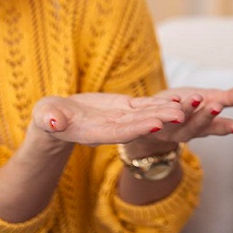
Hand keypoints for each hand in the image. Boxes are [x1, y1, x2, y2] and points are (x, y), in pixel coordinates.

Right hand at [30, 93, 185, 146]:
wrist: (57, 118)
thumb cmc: (49, 118)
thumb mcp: (46, 118)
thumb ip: (50, 120)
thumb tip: (53, 123)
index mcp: (94, 134)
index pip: (119, 132)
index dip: (138, 128)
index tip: (155, 124)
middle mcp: (113, 129)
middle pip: (139, 125)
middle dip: (160, 120)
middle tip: (181, 116)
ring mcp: (121, 119)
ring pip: (147, 115)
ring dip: (166, 111)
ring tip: (186, 106)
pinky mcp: (125, 108)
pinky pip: (145, 105)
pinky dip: (160, 102)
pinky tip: (178, 98)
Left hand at [146, 86, 232, 142]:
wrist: (156, 117)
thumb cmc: (188, 107)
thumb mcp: (212, 100)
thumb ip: (231, 98)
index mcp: (206, 126)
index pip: (218, 127)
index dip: (228, 127)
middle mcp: (190, 130)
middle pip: (200, 125)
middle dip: (208, 116)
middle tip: (218, 106)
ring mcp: (172, 128)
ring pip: (181, 121)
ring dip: (189, 109)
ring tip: (198, 97)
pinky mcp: (156, 124)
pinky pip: (161, 116)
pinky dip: (168, 107)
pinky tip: (174, 98)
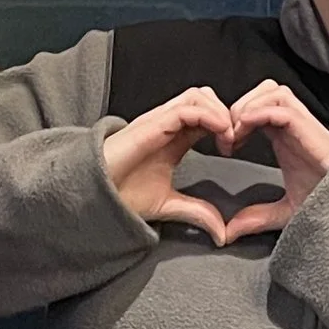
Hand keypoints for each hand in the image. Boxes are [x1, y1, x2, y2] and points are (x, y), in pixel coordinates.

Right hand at [103, 87, 237, 240]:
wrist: (93, 196)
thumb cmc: (121, 194)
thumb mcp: (169, 205)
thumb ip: (197, 213)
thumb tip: (221, 233)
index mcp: (174, 137)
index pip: (207, 114)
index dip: (226, 124)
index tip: (235, 147)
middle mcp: (168, 124)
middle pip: (205, 97)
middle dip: (226, 112)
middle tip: (235, 139)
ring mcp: (159, 121)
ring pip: (198, 95)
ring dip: (220, 112)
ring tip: (229, 136)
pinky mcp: (151, 124)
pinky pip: (186, 107)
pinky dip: (208, 115)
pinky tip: (219, 134)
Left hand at [221, 83, 328, 235]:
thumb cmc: (327, 201)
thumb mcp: (283, 211)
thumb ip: (257, 217)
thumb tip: (230, 232)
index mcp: (287, 136)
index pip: (258, 107)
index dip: (236, 119)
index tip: (225, 146)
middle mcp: (295, 125)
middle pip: (264, 90)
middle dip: (240, 104)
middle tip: (228, 134)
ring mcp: (303, 124)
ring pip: (272, 91)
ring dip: (249, 106)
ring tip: (237, 132)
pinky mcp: (309, 128)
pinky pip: (281, 106)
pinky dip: (259, 113)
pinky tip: (247, 132)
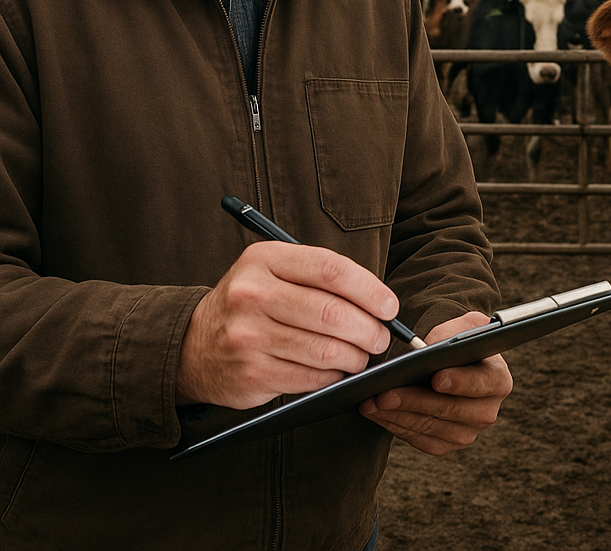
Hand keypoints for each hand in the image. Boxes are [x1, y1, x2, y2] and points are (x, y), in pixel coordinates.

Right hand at [177, 242, 398, 408]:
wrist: (192, 346)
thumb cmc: (251, 304)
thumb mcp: (273, 272)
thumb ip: (320, 278)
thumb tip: (379, 302)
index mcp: (264, 260)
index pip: (331, 269)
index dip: (369, 289)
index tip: (389, 306)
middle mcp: (252, 295)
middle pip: (332, 313)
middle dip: (369, 329)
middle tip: (380, 337)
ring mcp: (249, 337)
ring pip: (325, 350)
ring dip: (355, 357)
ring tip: (361, 356)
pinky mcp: (251, 375)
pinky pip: (310, 379)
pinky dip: (333, 377)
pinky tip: (336, 371)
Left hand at [359, 311, 513, 454]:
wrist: (448, 363)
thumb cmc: (455, 340)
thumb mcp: (463, 325)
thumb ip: (455, 331)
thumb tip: (431, 348)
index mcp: (498, 380)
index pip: (481, 384)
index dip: (459, 382)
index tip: (436, 378)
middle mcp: (487, 411)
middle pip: (449, 410)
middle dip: (414, 400)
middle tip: (385, 392)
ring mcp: (467, 432)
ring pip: (429, 427)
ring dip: (397, 415)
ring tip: (372, 401)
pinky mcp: (446, 445)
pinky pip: (419, 439)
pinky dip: (396, 426)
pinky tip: (377, 413)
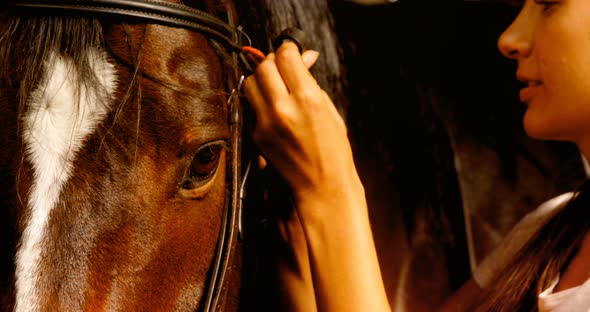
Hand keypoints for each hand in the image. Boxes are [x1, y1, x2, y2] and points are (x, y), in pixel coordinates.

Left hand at [243, 42, 358, 203]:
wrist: (322, 187)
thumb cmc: (333, 150)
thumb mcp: (330, 111)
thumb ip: (311, 82)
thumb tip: (304, 57)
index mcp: (307, 99)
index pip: (286, 56)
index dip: (289, 49)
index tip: (292, 52)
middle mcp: (283, 108)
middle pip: (264, 66)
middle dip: (274, 62)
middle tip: (284, 68)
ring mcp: (266, 123)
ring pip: (251, 82)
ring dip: (262, 78)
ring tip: (277, 85)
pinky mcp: (256, 135)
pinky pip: (251, 105)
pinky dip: (260, 99)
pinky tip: (274, 106)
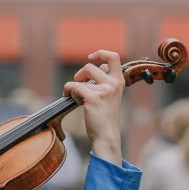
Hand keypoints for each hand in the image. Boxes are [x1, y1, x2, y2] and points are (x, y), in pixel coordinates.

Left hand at [64, 50, 123, 165]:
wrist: (107, 136)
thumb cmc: (106, 118)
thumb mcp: (111, 96)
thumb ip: (107, 82)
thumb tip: (100, 66)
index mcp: (119, 82)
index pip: (113, 57)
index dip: (100, 53)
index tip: (91, 57)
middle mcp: (113, 84)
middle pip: (90, 67)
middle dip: (79, 74)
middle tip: (78, 84)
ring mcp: (104, 90)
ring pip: (79, 79)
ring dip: (74, 86)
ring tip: (77, 98)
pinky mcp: (93, 98)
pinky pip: (73, 87)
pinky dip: (69, 92)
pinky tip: (72, 100)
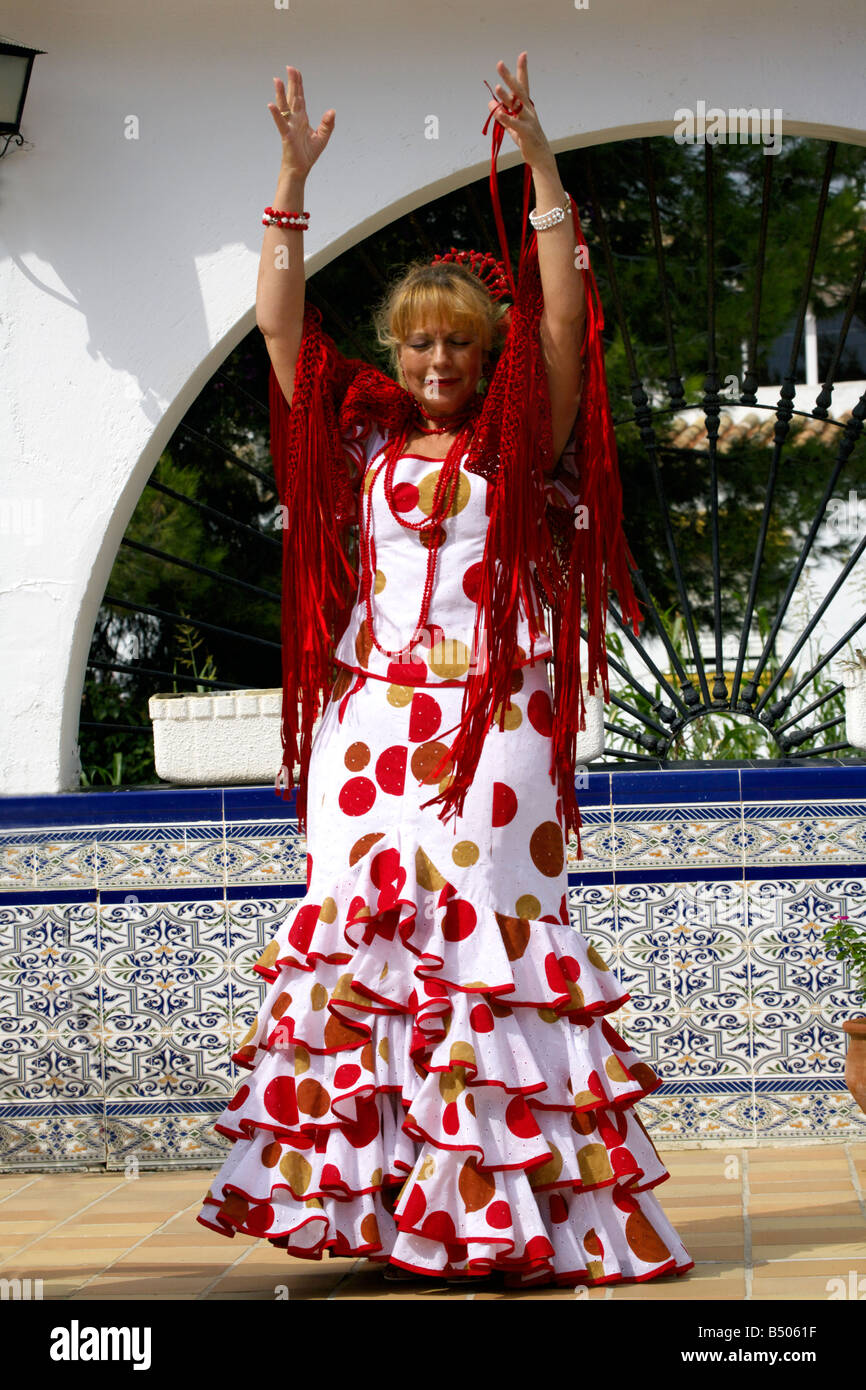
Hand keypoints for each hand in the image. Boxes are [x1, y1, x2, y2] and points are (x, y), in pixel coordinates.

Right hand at [267, 65, 334, 177]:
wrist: (300, 169)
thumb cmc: (308, 154)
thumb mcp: (322, 137)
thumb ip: (327, 124)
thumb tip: (332, 111)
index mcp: (302, 118)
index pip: (300, 97)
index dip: (299, 84)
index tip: (296, 71)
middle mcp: (295, 119)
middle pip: (292, 97)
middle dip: (291, 83)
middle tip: (289, 67)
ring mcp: (289, 126)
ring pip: (284, 106)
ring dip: (280, 93)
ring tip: (277, 79)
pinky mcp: (286, 135)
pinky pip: (280, 123)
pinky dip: (276, 114)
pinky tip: (271, 105)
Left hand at [487, 51, 553, 170]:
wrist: (540, 156)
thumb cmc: (526, 139)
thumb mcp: (511, 125)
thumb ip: (501, 113)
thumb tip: (490, 102)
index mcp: (526, 106)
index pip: (523, 84)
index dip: (522, 70)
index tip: (523, 54)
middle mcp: (528, 110)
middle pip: (518, 90)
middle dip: (509, 77)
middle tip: (499, 64)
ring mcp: (528, 120)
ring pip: (516, 106)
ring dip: (506, 96)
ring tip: (496, 87)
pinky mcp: (526, 133)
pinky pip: (515, 124)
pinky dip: (506, 118)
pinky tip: (498, 112)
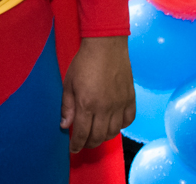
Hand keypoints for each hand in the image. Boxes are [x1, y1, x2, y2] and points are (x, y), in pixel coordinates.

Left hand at [61, 35, 135, 152]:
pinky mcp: (130, 99)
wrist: (106, 46)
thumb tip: (65, 126)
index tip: (73, 149)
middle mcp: (105, 108)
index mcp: (87, 104)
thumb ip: (67, 106)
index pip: (82, 133)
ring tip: (96, 135)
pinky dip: (120, 127)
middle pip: (99, 137)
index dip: (77, 145)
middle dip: (89, 143)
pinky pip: (128, 121)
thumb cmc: (84, 62)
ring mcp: (120, 104)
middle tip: (83, 143)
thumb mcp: (68, 83)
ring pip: (114, 132)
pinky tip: (112, 124)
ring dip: (104, 137)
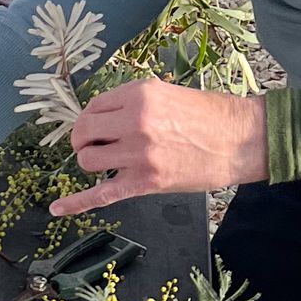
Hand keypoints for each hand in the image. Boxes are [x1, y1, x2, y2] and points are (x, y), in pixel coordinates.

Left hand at [54, 79, 265, 214]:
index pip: (92, 107)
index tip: (100, 125)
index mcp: (138, 96)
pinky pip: (101, 195)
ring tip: (105, 161)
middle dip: (84, 138)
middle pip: (83, 132)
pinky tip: (58, 208)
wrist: (243, 141)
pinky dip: (76, 203)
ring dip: (91, 161)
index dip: (93, 118)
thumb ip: (131, 100)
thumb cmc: (209, 114)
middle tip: (94, 143)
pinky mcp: (146, 183)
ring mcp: (139, 155)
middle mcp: (134, 123)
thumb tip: (100, 114)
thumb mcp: (165, 92)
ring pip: (87, 161)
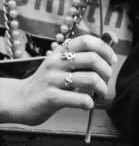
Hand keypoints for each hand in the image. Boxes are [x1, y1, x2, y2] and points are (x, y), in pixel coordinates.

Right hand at [1, 34, 116, 124]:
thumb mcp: (60, 64)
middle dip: (107, 71)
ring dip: (102, 89)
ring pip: (90, 79)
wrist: (20, 100)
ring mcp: (52, 79)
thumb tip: (109, 57)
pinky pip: (80, 98)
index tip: (111, 60)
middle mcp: (56, 62)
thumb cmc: (48, 82)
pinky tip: (87, 104)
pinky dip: (89, 102)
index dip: (105, 49)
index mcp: (60, 51)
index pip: (87, 40)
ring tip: (100, 94)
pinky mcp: (51, 97)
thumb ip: (80, 59)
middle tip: (106, 81)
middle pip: (92, 59)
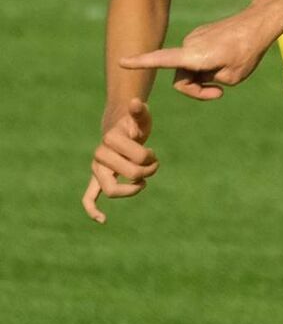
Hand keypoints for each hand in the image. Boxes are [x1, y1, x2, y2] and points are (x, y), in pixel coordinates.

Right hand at [83, 98, 156, 222]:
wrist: (120, 130)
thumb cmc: (133, 125)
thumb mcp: (141, 117)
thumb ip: (140, 111)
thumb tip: (136, 103)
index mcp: (111, 140)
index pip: (138, 158)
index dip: (150, 158)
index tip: (152, 152)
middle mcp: (100, 155)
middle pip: (130, 174)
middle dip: (148, 172)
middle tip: (153, 165)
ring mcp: (97, 169)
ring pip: (112, 189)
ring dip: (133, 189)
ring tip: (143, 183)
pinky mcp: (97, 180)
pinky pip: (89, 197)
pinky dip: (93, 209)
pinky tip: (102, 220)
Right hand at [121, 0, 276, 100]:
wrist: (256, 26)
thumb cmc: (246, 53)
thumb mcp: (231, 79)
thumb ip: (208, 82)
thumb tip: (198, 76)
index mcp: (194, 56)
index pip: (161, 60)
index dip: (141, 63)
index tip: (122, 62)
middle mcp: (189, 45)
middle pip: (181, 78)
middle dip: (196, 90)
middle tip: (219, 93)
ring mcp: (193, 39)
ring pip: (189, 68)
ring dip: (203, 77)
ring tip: (225, 74)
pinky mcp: (199, 37)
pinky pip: (196, 58)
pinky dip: (206, 66)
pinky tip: (225, 59)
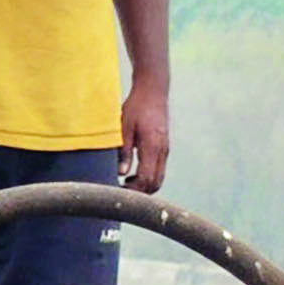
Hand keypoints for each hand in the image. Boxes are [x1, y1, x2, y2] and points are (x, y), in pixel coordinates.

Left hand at [120, 74, 171, 195]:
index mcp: (152, 146)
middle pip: (155, 183)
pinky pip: (159, 170)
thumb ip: (123, 151)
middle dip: (139, 193)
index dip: (133, 190)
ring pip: (159, 178)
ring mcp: (165, 149)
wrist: (153, 91)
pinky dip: (148, 178)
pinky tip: (132, 175)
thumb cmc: (135, 107)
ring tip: (125, 185)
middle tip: (120, 193)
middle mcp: (162, 150)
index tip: (118, 191)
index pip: (146, 179)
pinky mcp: (164, 147)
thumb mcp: (123, 128)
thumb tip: (121, 173)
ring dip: (144, 186)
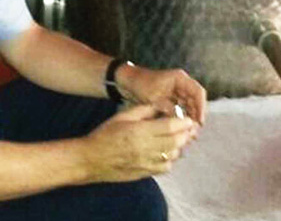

| Exercise requirements |
Find the word "Left" in the records. Copy every line it appears in.

| Exercise output |
Left hand at [146, 86, 232, 142]:
Left hand at [221, 83, 328, 235]:
Left hand at [359, 311, 513, 454]:
Left hand at [243, 42, 358, 203]:
Left hand at [64, 50, 123, 165]:
Left hand at [487, 51, 553, 170]:
Left hand at [61, 35, 135, 152]:
Left hand at [54, 79, 265, 214]:
Left hand at [120, 74, 171, 195]:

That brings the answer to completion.